Chemical vapor deposition methods are employed to form films of material on substrates such as wafers or other surfaces during the manufacture or processing of semiconductors. In chemical vapor deposition, a chemical vapor deposition precursor, also known as a chemical vapor deposition chemical compound, is decomposed thermally, chemically, photochemically or by plasma activation, to form a thin film having a desired composition. For instance, a vapor phase chemical vapor deposition precursor can be contacted with a substrate that is heated to a temperature higher than the decomposition temperature of the precursor, to form a metal or metal oxide film on the substrate. Preferably, chemical vapor deposition precursors are volatile, heat decomposable and capable of producing uniform films under chemical vapor deposition conditions.
The semiconductor industry is currently considering the use of thin films of various metals for a variety of applications. Many organometallic complexes have been evaluated as potential precursors for the formation of these thin films. A need exists in the industry for developing new compounds and for exploring their potential as chemical vapor deposition precursors for film depositions. Current aluminum precursors for chemical vapor deposition suffer from a number of shortcomings including high viscosity, low stability, pyrophoric nature, low vapor pressure and high cost.

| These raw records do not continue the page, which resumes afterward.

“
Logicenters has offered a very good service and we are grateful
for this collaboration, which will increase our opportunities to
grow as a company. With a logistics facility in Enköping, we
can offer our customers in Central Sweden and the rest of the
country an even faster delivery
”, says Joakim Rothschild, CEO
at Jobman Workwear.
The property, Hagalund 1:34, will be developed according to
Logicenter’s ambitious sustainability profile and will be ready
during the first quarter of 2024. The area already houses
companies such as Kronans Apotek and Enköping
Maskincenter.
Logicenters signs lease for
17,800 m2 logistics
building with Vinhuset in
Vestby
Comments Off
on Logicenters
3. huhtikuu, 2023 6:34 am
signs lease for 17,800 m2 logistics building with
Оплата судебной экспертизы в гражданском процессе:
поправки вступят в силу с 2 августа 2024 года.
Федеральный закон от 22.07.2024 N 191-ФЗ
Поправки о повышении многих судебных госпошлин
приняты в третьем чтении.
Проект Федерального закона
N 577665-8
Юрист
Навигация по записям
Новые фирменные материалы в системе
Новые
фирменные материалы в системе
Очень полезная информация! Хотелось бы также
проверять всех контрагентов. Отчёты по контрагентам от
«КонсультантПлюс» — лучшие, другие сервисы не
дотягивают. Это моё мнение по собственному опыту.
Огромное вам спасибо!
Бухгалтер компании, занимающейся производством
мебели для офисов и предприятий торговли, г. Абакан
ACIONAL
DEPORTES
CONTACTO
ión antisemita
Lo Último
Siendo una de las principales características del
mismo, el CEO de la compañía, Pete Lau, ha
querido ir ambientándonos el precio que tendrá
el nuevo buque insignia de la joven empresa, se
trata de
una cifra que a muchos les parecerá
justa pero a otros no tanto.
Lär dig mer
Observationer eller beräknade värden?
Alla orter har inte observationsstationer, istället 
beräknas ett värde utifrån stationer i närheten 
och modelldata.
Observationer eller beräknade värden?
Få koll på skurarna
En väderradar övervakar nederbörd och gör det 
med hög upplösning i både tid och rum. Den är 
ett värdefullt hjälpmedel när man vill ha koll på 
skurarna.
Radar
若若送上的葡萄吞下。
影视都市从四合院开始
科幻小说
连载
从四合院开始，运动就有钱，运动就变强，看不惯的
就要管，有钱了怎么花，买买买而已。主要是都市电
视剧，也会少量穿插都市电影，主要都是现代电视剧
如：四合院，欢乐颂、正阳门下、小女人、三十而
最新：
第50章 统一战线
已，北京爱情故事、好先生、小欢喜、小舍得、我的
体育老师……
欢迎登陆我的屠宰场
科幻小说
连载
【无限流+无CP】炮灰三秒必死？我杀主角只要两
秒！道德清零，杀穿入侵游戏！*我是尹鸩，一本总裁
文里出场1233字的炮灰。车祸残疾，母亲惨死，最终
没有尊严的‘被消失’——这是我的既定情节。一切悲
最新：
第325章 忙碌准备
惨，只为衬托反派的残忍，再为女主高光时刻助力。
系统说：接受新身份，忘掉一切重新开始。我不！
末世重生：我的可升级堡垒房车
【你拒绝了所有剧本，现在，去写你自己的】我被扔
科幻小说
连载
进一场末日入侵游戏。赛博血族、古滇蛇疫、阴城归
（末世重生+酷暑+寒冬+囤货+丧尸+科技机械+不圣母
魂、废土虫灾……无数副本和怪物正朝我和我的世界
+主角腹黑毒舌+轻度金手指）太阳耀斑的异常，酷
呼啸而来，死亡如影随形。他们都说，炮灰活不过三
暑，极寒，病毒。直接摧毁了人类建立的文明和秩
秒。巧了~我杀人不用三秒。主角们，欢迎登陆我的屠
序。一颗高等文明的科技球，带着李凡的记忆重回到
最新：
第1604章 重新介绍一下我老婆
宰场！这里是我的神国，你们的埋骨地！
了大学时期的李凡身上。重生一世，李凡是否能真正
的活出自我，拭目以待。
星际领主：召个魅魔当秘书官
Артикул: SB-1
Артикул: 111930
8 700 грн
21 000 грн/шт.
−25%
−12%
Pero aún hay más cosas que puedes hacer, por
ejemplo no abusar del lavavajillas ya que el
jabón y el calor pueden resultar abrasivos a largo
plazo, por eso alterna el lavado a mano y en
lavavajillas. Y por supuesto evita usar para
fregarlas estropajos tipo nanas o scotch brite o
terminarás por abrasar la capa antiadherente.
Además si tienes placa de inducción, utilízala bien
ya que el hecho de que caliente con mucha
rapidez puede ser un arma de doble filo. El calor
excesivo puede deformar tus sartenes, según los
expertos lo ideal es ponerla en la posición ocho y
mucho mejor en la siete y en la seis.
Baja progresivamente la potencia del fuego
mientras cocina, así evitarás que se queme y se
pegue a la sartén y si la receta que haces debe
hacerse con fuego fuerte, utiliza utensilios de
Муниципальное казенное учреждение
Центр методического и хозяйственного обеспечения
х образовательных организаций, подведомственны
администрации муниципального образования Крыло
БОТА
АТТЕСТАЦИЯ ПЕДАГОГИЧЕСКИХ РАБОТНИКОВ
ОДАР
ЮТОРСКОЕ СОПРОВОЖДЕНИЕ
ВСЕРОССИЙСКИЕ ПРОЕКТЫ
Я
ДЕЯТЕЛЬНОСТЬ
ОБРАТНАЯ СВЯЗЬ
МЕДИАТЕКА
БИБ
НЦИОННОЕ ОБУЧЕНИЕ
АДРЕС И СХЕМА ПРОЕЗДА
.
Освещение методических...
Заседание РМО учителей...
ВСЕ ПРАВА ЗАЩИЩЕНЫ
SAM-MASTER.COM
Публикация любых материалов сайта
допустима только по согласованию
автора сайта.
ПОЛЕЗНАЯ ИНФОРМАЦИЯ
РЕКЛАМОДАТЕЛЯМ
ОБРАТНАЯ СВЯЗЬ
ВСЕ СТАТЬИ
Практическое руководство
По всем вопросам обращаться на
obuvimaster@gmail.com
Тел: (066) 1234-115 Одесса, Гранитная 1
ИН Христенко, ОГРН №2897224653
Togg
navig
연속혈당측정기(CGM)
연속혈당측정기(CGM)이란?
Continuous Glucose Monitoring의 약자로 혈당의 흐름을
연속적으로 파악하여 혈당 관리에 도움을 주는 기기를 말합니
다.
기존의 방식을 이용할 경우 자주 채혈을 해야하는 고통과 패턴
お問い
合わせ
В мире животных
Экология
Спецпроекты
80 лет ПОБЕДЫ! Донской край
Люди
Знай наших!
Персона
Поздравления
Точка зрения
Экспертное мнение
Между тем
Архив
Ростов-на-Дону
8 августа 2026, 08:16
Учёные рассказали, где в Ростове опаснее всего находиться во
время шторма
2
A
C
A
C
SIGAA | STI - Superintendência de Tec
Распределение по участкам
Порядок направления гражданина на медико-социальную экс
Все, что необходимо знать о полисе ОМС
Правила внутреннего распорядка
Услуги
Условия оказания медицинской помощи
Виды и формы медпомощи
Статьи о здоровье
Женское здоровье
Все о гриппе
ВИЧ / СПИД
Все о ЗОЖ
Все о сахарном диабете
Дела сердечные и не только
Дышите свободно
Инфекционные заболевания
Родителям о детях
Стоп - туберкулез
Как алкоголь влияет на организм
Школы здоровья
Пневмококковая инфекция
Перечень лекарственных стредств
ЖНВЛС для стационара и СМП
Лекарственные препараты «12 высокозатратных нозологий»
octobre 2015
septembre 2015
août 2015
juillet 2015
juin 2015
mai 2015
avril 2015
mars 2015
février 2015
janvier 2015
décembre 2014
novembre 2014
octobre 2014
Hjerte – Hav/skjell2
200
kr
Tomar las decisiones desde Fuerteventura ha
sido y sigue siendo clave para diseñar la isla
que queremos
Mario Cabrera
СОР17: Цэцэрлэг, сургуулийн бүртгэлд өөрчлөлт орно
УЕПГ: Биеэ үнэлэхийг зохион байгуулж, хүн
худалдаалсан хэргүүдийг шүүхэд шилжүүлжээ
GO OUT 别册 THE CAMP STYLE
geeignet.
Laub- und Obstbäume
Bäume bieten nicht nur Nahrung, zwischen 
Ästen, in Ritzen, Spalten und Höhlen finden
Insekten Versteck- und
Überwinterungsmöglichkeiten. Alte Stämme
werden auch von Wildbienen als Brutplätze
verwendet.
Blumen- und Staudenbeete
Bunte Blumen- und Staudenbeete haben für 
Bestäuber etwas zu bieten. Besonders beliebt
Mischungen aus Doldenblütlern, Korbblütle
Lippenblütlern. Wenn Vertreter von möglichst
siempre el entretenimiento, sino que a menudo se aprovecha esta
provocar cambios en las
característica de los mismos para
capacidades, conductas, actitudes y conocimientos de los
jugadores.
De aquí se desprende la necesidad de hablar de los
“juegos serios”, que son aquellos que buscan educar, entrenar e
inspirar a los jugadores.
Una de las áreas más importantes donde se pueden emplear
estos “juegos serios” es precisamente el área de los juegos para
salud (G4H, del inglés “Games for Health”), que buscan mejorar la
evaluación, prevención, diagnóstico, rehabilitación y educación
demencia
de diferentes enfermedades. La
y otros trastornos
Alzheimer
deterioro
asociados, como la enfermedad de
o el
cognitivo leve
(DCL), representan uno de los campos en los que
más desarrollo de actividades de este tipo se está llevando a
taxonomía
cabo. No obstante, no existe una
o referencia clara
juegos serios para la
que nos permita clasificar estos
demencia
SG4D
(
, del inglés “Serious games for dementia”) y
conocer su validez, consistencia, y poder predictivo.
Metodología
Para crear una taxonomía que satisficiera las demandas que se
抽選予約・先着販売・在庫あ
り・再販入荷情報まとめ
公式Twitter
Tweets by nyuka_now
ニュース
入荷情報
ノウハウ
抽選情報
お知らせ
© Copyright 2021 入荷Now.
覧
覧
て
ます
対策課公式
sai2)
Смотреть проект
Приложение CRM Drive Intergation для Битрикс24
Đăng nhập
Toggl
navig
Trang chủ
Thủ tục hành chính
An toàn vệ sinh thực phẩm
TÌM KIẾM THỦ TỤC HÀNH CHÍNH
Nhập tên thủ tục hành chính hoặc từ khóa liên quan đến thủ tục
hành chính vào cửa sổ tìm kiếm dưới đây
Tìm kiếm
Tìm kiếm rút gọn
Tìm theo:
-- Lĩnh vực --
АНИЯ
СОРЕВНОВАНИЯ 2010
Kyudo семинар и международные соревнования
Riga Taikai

U.S. Pat. No. 5,880,303 discloses volatile, intramolecularly coordinated amido/amine alane complexes of the formula H2Al{(R1)(R2)NC2H4NR3} wherein R1, R2 and R3 are each independently hydrogen or alkyl having 1 to 3 carbon atoms. It is stated that these aluminum complexes show high thermal stability and deposit high quality aluminum films at low temperatures. It is also stated that these aluminum complexes are capable of selectively depositing aluminum films on metallic or other electrically conductive substrates. However, these aluminum complexes are either solids or high viscosity liquids at room temperature.
Alumina (Al2O3 or aluminum oxide) thin films are utilized by the semiconductor industry for applications requiring chemical inertness, high thermal conductivity and radiation resistance. They are used in the manufacture of liquid crystal displays, electroluminescent displays, solar cells, bipolar devices and silicon on insulator (SOI) devices. In addition, alumina is a wear resistant and corrosion resistant coating used in the tool making industry. Most aluminum chemical vapor deposition precursors are pyrophoric which makes them difficult to handle. Those that are not pyrophoric, such as amine-alanes, suffer from short shelf life and high viscosity and low vapor pressure. It would be desirable to develop a non-pyrophoric alumina precursor that had a low viscosity, high vapor pressure and long shelf life.
In developing methods for forming thin films by chemical vapor deposition or atomic layer deposition methods, a need continues to exist for precursors that preferably are liquid at room temperature, have adequate vapor pressure, have appropriate thermal stability (i.e., for chemical vapor deposition will decompose on the heated substrate but not during delivery, and for atomic layer deposition will not decompose thermally but will react when exposed to co-reactant), can form uniform films, and will leave behind very little, if any, undesired impurities (e.g., halides, carbon, etc.). Therefore, a need continues to exist for developing new compounds and for exploring their potential as chemical vapor or atomic layer deposition precursors for film depositions. It would therefore be desirable in the art to provide a precursor that possesses some, or preferably all, of the above characteristics.